The memory may be used to store the computer program and/or module, and the processor may implement various functions of the multi-target tracking terminal device by running or executing the computer program and/or module stored in the memory and invoking data stored in the memory. The memory may mainly include a storage program area and a storage data area, wherein the storage program area may store an operating system, at least one application program required for a function; the storage data area may store data created according to the use of the cellular phone, etc. In addition, the memory may include high-speed random access memory, and may also include non-volatile memory, such as a hard disk, memory, plug-in hard disk, smart Media Card (SMC), secure Digital (SD) Card, flash Card (Flash Card), at least one disk storage device, flash memory device, or other volatile solid-state storage device.

The present invention also provides a computer readable storage medium storing a computer program which when executed by a processor implements the steps of the above-described method of an embodiment of the present invention.

The modules/units integrated in the multi-target tracking terminal device may be stored in a computer readable storage medium if implemented in the form of software functional units and sold or used as separate products. Based on such understanding, the present invention may implement all or part of the flow of the method of the above embodiment, or may be implemented by a computer program to instruct related hardware, where the computer program may be stored in a computer readable storage medium, and when the computer program is executed by a processor, the computer program may implement the steps of each of the method embodiments described above. Wherein the computer program comprises computer program code which may be in source code form, object code form, executable file or some intermediate form etc. The computer readable medium may include: any entity or device capable of carrying the computer program code, a recording medium, a U disk, a removable hard disk, a magnetic disk, an optical disk, a computer Memory, a Read-Only Memory (ROM), a random access Memory (RAM, random Access Memory), a software distribution medium, and so forth.
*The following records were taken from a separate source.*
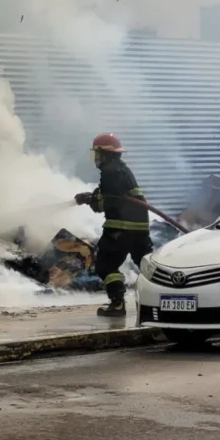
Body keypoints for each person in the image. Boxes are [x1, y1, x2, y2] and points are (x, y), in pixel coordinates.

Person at [75, 133, 153, 317]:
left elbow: (110, 202)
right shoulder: (122, 169)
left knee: (105, 265)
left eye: (98, 154)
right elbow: (114, 195)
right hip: (139, 228)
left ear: (106, 154)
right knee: (147, 267)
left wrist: (91, 200)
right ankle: (161, 299)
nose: (96, 158)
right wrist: (91, 197)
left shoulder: (110, 172)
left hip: (121, 228)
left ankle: (117, 304)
While the invention has been particularly shown and described with reference to a preferred embodiment, it will be understood by those skilled in the art that various changes in form and details may be made therein without departing from the spirit and scope of the invention as defined by the appended claims.

Claims

1. A multi-target tracking method, comprising the steps of:

s1: reading video information to be subjected to target tracking;

2. The multi-target tracking method of claim 1, wherein: the specific process of step S4 comprises the following steps:

adding the target in the current frame image to an unmatched target set;

3. The multi-target tracking method of claim 2, wherein: the track survival time is initialized to 0, the track survival time of the track which is judged to be the pre-matched track is set to 0 in each frame, and the track survival time of other tracks is added with 1.

4. The multi-target tracking method of claim 1, wherein: the calculation formula of the cost matrix N is as follows:

N＝λC+(1-)I

5. The multi-target tracking method of claim 1, wherein: and (3) taking the tracks of the previous frame and the continuous n frames before the previous frame as the confirmation tracks of the previous frame, taking other tracks as the unacknowledged tracks of the previous frame, wherein the tracks in the previous frame image in the step S4 are the confirmation tracks of the previous frame, and the track set of the previous frame image in the step S6 is a set formed by all tracks in the previous frame image.
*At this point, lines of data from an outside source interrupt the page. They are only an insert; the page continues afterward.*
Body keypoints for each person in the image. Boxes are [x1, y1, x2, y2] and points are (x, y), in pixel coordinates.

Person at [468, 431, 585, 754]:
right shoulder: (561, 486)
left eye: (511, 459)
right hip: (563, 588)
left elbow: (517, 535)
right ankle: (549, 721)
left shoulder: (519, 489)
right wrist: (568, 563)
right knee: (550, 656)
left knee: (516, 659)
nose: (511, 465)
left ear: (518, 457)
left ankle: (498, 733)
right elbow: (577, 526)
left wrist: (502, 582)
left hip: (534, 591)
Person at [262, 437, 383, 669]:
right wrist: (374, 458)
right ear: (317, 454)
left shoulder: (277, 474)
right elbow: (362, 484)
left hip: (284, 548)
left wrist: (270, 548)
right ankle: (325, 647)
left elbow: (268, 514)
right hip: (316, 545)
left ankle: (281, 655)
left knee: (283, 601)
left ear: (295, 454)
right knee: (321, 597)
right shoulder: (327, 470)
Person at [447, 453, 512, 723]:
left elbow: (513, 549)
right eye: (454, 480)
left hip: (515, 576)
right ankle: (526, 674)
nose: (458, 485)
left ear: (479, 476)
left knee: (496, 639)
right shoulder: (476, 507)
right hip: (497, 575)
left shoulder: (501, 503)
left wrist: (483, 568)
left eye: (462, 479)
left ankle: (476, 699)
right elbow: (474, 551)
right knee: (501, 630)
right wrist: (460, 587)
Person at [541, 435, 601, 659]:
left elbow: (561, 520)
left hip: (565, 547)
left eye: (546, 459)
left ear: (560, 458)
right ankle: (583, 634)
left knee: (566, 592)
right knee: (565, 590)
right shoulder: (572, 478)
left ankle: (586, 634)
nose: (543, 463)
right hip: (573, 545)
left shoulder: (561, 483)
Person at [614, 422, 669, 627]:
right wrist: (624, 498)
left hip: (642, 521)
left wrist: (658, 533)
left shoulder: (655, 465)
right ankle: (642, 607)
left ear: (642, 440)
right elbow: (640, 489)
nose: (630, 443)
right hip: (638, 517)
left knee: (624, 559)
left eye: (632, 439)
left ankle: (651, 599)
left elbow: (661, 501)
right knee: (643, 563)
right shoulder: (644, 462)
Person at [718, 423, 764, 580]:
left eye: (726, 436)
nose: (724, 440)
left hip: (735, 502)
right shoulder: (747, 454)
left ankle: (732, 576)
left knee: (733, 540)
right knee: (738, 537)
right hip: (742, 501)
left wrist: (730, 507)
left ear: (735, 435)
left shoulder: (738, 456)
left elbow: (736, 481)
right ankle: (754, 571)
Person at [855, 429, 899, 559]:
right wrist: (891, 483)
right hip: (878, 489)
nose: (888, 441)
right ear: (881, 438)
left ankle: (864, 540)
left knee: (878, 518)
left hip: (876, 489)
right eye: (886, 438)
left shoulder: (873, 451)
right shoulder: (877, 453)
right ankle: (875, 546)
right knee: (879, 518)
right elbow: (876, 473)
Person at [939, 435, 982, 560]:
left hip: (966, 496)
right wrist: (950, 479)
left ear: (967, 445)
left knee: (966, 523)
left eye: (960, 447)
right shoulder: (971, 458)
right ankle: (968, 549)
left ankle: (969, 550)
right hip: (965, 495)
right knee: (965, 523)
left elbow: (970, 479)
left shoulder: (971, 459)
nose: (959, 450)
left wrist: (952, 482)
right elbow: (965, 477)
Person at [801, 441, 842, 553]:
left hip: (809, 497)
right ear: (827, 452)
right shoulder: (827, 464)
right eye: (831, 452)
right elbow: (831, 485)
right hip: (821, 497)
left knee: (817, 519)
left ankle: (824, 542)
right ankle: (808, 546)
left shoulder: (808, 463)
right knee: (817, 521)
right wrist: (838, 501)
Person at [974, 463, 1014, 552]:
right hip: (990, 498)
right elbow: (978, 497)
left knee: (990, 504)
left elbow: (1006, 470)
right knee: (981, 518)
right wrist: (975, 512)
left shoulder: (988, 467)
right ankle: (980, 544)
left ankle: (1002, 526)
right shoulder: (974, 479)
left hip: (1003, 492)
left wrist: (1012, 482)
6. A multi-target tracking terminal device, characterized by: comprising a processor, a memory and a computer program stored in the memory and running on the processor, which processor, when executing the computer program, carries out the steps of the method according to any one of claims 1 to 5.

7. A computer-readable storage medium storing a computer program, characterized in that: the computer program implementing the steps of the method according to any one of claims 1 to 5 when executed by a processor.